In van de gli anni miei contro la dira

Oblivïon chieggo da voi gli auspici.

Al gener vostro ozio è la vita, scherno

Ogni virtude: in questi avelli or vive,

Qui solo, e in van, la patria nostra antiqua:

A i quali io siedo e fremo, a le mal vive

Genti imprecando, de l’etade obliqua

Dispregiator, ch’altro non posso, eterno.

L.

A UN CAVALLO

Viva, o prode corsiero! A te la palma,

A te del circo il pläudìr fremente!

L’uom che te bruta disse ignobil salma,

Per te lo giuro, a sé adulando ei mente.

Da quel corpo tuo bello oh come l’alma

Splendeva, a i premi ed a le mète ardente!

Or posi; e guardi in tua leggiadra calma

I vinti angli polledri alteramente.

E vinto avresti quei famosi tanto,

Quei che immortali Automedon giugnea

E sferzava il Pelide in ripa a Csanto.

Deh, ché non ferve a te l’arena elea,

E de l’uguale a’ dii Pindaro il canto

Ché non ti segue là su l’onda alfea?

LI.

Non vivo io, no. Dura quïete stanca,

L’ingegno, e ’l sempre vaneggiar lo irrita

Indarno. Manca ogni ragion di vita,

Se libertade, ahi libertà!, ne manca.

Qui dischiusa dal cor parola franca

È con pavento e con ischerno udita,

E argomento di riso altrui si addita

Uom che per sé del vulgo esce e si affranca.

Or che mi val, se co ’l pensier trascendo

Tra ’l ceto de gli eroi fuor de’ neri anni

Te libertà, divina ombra, seguendo?

Vissuto io fossi a sterminar tiranni

Con voi, Roma ed Atene; e non garrendo,

Infermo augel ch’ebbe tarpati i vanni!

LII.

PER I FUNERALI D’UN GIOVANE

Se affetto altro mortal per te si cura,

Spirto gentil cui diamo il rito pio,

Pon dal ciel mente a questa vita oscura

Che già ti piacque e al bel nido natio

Vedi la patria come sua sventura

Di tua candida vita il fato rio

Piangere e ’l fior de gli anni tuoi cui dura

Preme l’ombra di morte e il freddo oblio.

Quindi ne impetra tu, che a te simíle,

Dritta a l’oprar, modesta a la parola,

Cresca la bella gioventú virile,

E senta come a fatti egregi è scola

Anche una tomba cui pietà civile

E largo pianto popolar consola.

LIII.

Poi che l’itale sorti e la vergogna

Del rio servizio a quale animo altero

O d’ingegno o di mano il pregio agogna

Interrompono inique ogni sentiero,

Peso è la vita insopportabil fero

A chi virtude e libertà pur sogna.

Ond’io quasi de’ vili i premi or chero,

Se non che il genio mio tal mi rampogna:

— Oh, che pensi, che vuoi? spettacol degno

De i numi e di sublimi animi, uom forte

Pugnar piú sempre quanto piú constretto,

E ’l fato lui d’ogn’ira sua far segno,

E lui soffrire ed aspettar la morte

Pur contro il mondo e contro i fati eretto. —

LIV.

E ch’io, perché lo schernir tuo m’incalza,

Vinto porga la man, turba molesta?

Non io son fiore a cui brev’aura è infesta,

Elce son io che a’ venti indura e s’alza.

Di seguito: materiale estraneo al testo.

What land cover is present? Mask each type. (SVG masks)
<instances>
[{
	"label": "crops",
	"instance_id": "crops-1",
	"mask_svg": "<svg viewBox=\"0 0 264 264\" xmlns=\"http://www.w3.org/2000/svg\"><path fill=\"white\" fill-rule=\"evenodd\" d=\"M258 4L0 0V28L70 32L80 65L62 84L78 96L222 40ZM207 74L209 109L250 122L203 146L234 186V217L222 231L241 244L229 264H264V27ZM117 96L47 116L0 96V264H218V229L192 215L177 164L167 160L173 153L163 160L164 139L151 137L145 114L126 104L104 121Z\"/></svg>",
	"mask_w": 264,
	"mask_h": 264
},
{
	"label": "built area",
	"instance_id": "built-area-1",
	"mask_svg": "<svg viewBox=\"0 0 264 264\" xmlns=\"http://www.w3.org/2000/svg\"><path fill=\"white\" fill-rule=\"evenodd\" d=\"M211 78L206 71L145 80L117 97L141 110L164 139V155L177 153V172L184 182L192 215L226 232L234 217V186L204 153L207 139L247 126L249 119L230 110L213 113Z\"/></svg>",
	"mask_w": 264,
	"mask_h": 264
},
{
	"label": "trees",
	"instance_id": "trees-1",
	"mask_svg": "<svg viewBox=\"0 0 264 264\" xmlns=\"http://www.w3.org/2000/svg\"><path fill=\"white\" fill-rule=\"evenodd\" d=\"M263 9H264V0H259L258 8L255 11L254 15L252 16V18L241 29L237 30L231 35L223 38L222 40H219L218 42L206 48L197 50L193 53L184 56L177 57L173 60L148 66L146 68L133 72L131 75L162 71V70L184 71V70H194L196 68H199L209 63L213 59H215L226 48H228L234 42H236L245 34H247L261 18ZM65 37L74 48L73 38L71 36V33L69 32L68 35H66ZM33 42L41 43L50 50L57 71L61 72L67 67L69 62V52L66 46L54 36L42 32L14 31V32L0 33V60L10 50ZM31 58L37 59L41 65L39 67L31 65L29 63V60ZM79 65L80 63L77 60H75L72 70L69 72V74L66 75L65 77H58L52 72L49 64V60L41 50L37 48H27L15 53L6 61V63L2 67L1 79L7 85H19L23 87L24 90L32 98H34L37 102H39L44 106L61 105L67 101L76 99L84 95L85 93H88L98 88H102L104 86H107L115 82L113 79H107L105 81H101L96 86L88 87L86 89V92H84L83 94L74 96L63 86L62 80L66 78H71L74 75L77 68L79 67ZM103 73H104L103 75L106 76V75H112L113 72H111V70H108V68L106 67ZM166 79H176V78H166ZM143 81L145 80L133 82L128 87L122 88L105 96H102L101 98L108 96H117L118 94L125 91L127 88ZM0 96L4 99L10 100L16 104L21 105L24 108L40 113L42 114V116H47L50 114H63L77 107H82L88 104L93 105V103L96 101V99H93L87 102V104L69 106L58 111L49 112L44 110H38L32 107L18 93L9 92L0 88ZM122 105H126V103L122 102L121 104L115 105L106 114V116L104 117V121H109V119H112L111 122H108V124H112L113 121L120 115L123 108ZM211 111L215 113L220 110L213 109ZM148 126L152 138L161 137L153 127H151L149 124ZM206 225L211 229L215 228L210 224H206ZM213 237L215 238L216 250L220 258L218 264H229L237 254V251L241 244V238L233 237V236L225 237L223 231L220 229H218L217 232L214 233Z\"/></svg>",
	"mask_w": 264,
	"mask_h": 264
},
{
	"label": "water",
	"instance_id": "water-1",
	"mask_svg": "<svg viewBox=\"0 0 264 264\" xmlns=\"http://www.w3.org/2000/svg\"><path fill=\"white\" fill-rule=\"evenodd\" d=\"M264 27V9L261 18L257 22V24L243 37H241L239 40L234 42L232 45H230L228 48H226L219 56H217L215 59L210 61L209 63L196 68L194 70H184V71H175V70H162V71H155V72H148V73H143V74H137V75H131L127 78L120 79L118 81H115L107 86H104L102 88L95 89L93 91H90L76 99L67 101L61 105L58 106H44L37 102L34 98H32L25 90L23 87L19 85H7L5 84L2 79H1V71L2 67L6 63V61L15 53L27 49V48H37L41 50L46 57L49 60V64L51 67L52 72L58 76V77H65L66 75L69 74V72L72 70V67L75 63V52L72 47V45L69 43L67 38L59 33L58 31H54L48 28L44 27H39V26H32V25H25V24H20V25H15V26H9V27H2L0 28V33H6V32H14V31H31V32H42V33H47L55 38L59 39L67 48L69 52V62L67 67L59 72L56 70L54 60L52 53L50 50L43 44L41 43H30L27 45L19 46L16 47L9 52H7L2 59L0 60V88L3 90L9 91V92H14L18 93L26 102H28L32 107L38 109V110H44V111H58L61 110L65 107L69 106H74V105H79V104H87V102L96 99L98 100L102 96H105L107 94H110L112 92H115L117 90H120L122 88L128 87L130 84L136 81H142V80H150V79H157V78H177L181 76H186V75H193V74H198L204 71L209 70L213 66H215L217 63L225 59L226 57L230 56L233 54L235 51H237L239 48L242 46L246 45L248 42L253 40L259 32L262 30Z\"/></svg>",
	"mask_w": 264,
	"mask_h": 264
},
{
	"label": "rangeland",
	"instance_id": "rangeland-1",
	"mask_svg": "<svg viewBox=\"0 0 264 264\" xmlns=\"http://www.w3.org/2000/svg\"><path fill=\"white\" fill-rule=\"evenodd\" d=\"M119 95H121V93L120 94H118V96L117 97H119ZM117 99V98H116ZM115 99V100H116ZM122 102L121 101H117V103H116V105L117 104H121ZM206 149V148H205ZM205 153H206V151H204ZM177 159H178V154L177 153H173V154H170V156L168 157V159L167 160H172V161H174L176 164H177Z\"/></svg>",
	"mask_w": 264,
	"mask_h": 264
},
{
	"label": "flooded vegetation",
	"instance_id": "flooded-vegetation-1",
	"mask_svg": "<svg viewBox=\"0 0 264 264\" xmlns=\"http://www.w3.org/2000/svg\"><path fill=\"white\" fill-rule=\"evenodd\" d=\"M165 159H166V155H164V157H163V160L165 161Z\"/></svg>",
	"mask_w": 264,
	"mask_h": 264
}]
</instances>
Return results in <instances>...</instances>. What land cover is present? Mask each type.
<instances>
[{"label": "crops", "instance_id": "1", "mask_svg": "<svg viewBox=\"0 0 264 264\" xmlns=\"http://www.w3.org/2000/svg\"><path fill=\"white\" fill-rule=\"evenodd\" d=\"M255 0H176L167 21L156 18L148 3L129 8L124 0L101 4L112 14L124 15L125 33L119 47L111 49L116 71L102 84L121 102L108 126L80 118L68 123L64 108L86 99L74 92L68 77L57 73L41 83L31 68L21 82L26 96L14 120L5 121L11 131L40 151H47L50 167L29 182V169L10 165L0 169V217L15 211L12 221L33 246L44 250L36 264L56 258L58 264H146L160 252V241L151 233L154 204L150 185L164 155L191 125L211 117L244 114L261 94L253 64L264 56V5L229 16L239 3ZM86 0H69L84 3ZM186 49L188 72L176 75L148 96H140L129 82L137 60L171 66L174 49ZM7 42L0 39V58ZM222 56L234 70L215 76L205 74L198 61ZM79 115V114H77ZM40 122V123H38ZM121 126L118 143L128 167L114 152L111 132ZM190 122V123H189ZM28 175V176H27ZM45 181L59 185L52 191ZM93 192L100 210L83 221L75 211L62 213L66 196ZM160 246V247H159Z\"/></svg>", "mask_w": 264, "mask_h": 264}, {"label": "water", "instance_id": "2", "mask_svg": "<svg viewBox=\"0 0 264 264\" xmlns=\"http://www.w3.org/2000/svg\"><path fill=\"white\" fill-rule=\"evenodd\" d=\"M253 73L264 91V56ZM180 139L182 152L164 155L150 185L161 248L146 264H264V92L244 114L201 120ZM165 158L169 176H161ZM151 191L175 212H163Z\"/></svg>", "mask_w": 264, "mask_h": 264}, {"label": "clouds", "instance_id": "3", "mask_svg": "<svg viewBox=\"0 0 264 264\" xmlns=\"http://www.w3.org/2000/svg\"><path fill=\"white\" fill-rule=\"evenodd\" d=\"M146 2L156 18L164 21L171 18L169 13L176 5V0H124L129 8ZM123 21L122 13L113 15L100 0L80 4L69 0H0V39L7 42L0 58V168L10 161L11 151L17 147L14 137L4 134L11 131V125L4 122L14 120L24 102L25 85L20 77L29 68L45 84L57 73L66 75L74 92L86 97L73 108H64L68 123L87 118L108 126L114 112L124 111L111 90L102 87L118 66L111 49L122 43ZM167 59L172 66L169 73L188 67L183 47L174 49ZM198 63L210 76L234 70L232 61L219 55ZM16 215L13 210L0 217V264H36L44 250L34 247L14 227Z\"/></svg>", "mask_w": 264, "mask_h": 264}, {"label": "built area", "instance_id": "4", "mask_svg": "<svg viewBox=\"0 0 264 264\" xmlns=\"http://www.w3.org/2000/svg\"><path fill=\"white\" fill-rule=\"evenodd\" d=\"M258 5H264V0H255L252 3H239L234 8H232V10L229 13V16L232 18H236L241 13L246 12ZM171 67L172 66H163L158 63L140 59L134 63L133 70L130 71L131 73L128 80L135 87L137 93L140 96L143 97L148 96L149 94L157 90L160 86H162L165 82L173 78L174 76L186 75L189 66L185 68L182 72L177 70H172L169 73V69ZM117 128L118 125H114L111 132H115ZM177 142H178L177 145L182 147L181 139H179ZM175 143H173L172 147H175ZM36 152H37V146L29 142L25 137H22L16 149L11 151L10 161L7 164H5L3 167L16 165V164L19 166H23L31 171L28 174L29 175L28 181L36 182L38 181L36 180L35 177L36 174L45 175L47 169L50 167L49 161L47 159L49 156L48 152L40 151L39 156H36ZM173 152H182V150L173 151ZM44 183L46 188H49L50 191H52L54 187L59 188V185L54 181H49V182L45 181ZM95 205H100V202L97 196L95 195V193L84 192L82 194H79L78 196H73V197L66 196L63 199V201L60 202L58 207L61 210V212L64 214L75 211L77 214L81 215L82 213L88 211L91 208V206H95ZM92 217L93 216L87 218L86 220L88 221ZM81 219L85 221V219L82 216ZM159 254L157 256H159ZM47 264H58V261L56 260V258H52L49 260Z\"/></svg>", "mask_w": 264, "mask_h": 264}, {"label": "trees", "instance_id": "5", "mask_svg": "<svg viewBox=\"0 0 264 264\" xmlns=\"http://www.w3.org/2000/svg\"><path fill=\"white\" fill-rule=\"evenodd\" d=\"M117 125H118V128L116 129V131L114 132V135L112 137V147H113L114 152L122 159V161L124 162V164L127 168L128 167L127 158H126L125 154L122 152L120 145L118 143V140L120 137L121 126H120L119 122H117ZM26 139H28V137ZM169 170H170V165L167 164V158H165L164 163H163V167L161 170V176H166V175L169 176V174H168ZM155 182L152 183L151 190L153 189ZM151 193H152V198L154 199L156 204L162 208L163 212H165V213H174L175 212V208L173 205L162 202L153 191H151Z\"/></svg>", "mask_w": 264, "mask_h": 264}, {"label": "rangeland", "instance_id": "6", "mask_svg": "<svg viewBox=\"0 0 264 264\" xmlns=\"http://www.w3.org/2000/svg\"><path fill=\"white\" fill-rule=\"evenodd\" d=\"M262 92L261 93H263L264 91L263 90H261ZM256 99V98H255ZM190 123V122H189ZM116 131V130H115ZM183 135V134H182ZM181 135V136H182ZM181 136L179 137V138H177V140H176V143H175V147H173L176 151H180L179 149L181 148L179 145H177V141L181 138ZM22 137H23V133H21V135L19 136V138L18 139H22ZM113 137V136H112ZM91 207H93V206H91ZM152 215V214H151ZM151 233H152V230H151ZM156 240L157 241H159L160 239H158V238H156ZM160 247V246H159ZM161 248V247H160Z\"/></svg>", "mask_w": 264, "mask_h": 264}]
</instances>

Mitrata il crine e cinta i fianchi e scalza

Salmeggi itala musa; o, qual rubesta

Menade oscena a suon di corno desta,

Salti ed ululi pur di balza in balza.

Io, dispregiato e sol, de’ padri miei

Io l’urne sante abbraccio; e mi conforta

Riparar qui dove posar vorrei.

Manchi a me pur l’ignuda gloria, morta

Giaccia co ’l corpo la memoria, a’ rei

Sia scherno il vuoto nome: oh che m’importa?

LV.

IN UN ALBO

Spirto gentil, che chiedi? Ormai l’altero

Sogno vanìo per l’aure, e il mondo tace.

Cadde l’ellena dea; del mio pensiero

Madre, l’ellena dea per sempre giace.